Cuando todos creíamos que se habían cerrado viejas heridas en uno y otro bando, resucita la II República y
Rodríguez Zapatero exalta unos pretendidos valores que no todos reconocen de la misma manera y los enfrenta, de alguna manera, a los valores de la Transición y de la propia democracia actual, porque está convencido de que son superiores.

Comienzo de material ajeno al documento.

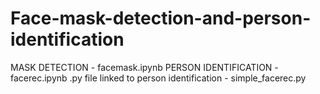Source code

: # Face-mask-detection-and-person-identification
MASK DETECTION - facemask.ipynb
PERSON IDENTIFICATION - facerec.ipynb
.py file linked to person identification - simple_facerec.py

"Muchos de los objetivos, grandes aspiraciones y de las conquistas que imprimieron los mejores valores de aquella época están hoy en plena vigencia", ha dicho el presidente. Setenta y cinco años, que han sido como varios siglos por el avance que se ha producido en todo, ¿y seguimos con los mismos objetivos? Ya decía
Piqué que Zapatero está obsesionado por ligar la
"constitucionalidad democrática" a la II República, pasando por alto la Transición o, dicho de otra manera, poniendo en marcha la segunda transición. Borrón y cuenta nueva hasta donde se pueda. ¿Hasta dónde se quiere?
Este debate inútil no conduce a ninguna parte. La Historia se estudia, se asume y se aprende de ella. No se repite. Tratar de volver atrás, tratar de resucitar los viejos fantasmas, en lugar de construir hacia adelante, sólo es útil si lo que se quiere es dividir a los ciudadanos en bandos irreconciliables. Ayer se cumplían 38 años del triunfo de Massiel en Eurovisión con el
'La, la la', que tenía que haber cantado Joan Manuel Serrat. ¿A que les parece que ha pasado un siglo por lo menos? ¡Imagínense lo de 1931! Mirar atrás sólo sirve para convertirse en estatua de sal. Entre bautizar a una calle con el nombre de Avenida de la Transición o con el Avenida de la República de 1931, no tengo ninguna duda. Lo malo es que Zapatero, tampoco.